## Extracted data
-- Opening Marker --

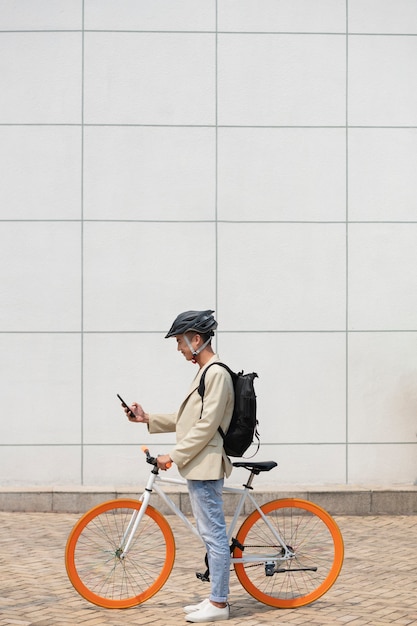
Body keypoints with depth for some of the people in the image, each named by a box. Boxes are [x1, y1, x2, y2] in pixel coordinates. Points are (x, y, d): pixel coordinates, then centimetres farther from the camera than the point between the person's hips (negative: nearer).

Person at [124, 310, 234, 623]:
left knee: (213, 533, -5)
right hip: (198, 466, 11)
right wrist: (148, 419, 12)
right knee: (211, 533, 14)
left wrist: (173, 455, -17)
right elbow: (188, 420, 18)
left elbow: (206, 426, -20)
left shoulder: (217, 374, -16)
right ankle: (216, 598, 21)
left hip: (206, 466, -11)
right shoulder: (205, 373, 16)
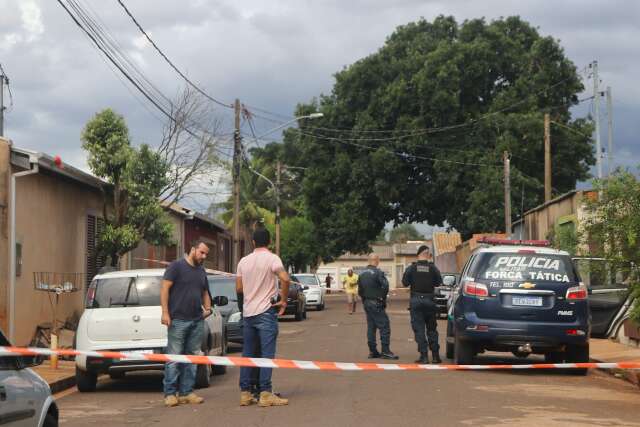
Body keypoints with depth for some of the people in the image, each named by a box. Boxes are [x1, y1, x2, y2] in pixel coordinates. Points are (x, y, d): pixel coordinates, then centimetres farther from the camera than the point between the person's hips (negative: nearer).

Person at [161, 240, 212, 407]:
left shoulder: (201, 271, 20)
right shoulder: (176, 266, -2)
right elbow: (165, 288, -8)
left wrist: (207, 307, 9)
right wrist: (165, 312, -16)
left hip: (197, 321, 7)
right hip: (178, 320, -7)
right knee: (174, 358, -7)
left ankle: (187, 392, 12)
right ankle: (170, 394, -5)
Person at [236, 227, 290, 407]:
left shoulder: (244, 261, 9)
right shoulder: (272, 258, -7)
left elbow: (239, 288, 11)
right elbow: (285, 279, -23)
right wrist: (283, 300, -10)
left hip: (248, 313, 5)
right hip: (266, 311, -5)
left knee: (247, 354, 10)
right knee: (267, 354, -5)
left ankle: (245, 393, 10)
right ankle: (265, 394, -9)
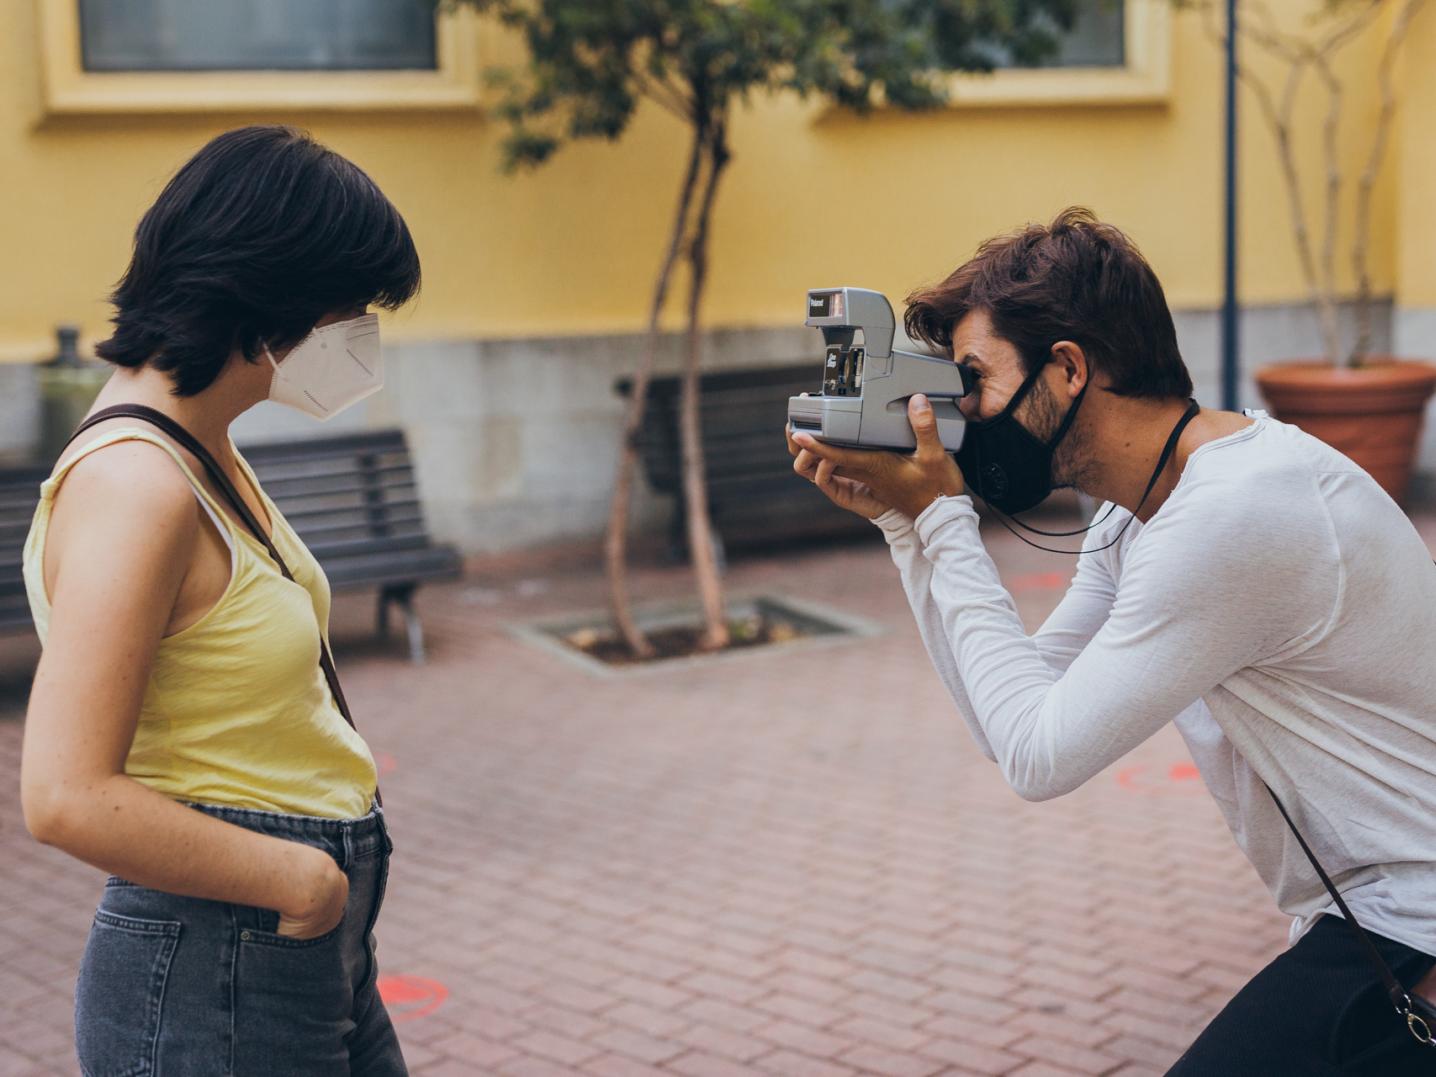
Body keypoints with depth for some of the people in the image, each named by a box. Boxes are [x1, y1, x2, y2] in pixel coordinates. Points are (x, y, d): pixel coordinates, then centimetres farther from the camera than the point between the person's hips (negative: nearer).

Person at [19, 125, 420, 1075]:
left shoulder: (204, 447, 8)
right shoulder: (134, 485, -21)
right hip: (214, 983, -9)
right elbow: (70, 798, -26)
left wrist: (337, 767, 7)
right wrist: (302, 877, -18)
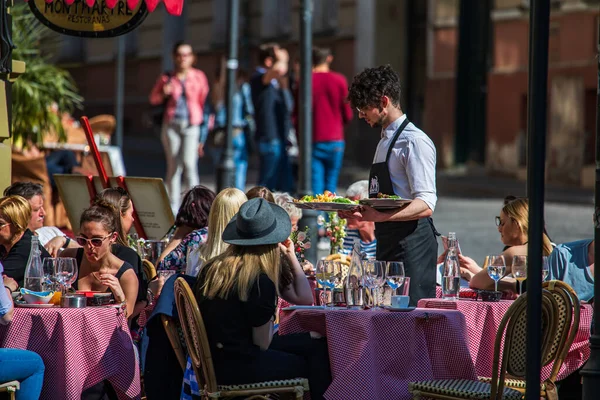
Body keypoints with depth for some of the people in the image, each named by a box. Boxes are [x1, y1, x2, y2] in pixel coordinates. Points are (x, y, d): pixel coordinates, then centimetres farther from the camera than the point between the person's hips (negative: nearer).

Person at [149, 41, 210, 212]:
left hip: (191, 126, -2)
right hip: (171, 125, 2)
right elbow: (153, 98, 15)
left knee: (189, 163, -16)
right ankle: (174, 203, 7)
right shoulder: (167, 78, 8)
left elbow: (204, 101, 8)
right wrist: (164, 94, -7)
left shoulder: (198, 77, 5)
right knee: (173, 166, 2)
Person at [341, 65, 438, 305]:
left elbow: (425, 205, -20)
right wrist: (362, 214, 8)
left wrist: (380, 216, -29)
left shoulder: (415, 142, -11)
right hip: (387, 242, 9)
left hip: (411, 245, -9)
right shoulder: (384, 142, 18)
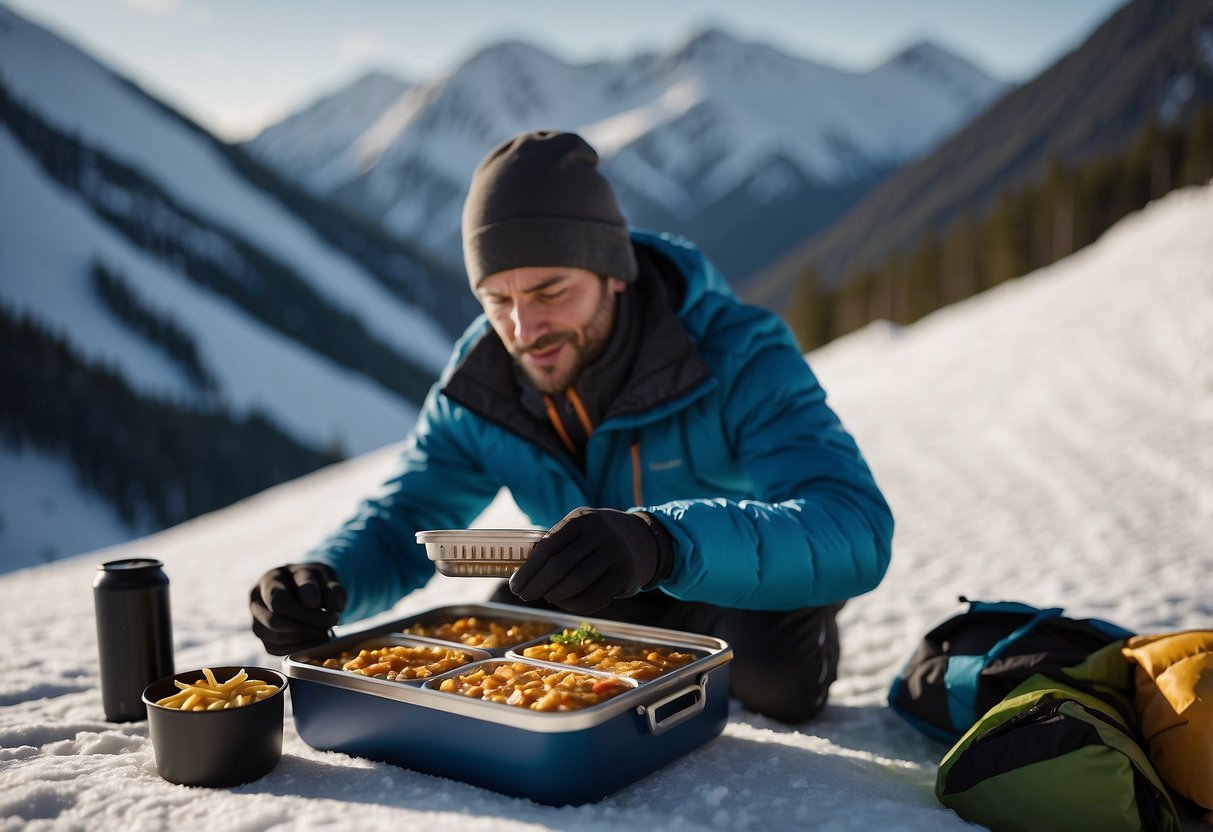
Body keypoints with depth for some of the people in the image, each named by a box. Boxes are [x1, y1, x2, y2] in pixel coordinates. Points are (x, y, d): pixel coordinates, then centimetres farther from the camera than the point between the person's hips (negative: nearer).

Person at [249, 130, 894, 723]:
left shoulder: (738, 357, -34)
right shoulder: (481, 380, -19)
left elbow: (856, 531, -47)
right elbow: (401, 523, -11)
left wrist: (662, 540, -66)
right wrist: (323, 580, -37)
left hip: (746, 581, -5)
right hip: (604, 599, 6)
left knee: (773, 680, -32)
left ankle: (807, 644, 5)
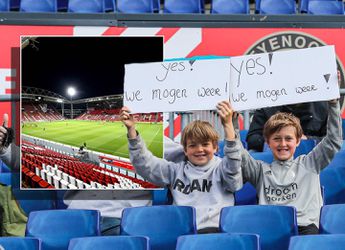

-- Closing Marker --

## Exercise details
Rewrite the material from the line with "right knee: (267, 354, -5)" through the end, changing every "keypoints" to "landmarks" and keeping everything else the same. Omit the pictures from your answer.

## Response to the task
right knee: (267, 354, -5)
left ankle: (245, 393, 10)
right ankle: (265, 394, -9)
Body landmarks with depth for some of the people in the image, each named by a box. Boxes are [x1, y1, x2, y2] in pixel coordinates. Points are (x, y, d): pixel coordinates, then centimetres farther from the camera than the point between the person's hips (negative: nearer).

Person at [19, 125, 420, 1075]:
left shoulder: (204, 447, 8)
right shoulder: (134, 485, -21)
right hip: (214, 983, -9)
right elbow: (70, 798, -26)
left wrist: (337, 767, 7)
right wrist: (302, 877, -18)
Body landmarks with depth for some of the people in the image, each named by a box. Boxes are [x1, y1, x2, y2] in pixel coordinates. Points are (x, y, d): pixel coordinates, then centimetres farther from the camera than the point between the person's hips (negative: nearer).

Person at [149, 41, 210, 212]:
left hip: (191, 126, -2)
right hip: (171, 125, 2)
right elbow: (153, 98, 15)
left knee: (189, 163, -16)
right ankle: (174, 203, 7)
right shoulder: (167, 78, 8)
left elbow: (204, 101, 8)
right wrist: (164, 94, -7)
left shoulder: (198, 77, 5)
right knee: (173, 166, 2)
Person at [341, 65, 438, 305]:
left elbow: (425, 205, -20)
right wrist: (362, 214, 8)
left wrist: (380, 216, -29)
left shoulder: (415, 142, -11)
right hip: (387, 242, 9)
left hip: (411, 245, -9)
right shoulder: (384, 142, 18)
Body landmarks with depth for some of the people in the image, each named by a box. Boxes are [x1, y1, x2, y2] in pixel coordinates. Points are (x, y, d): pixel coordinates, then centimetres farther from the camera than the point between the person's hips (negative: nearer).

Person at [249, 130, 894, 723]:
left shoulder: (738, 357, -34)
right shoulder: (481, 380, -19)
left elbow: (856, 531, -47)
right elbow: (401, 523, -11)
left wrist: (662, 540, -66)
right wrist: (323, 580, -37)
left hip: (746, 581, -5)
right hip: (604, 599, 6)
left knee: (773, 680, -32)
left ankle: (807, 644, 5)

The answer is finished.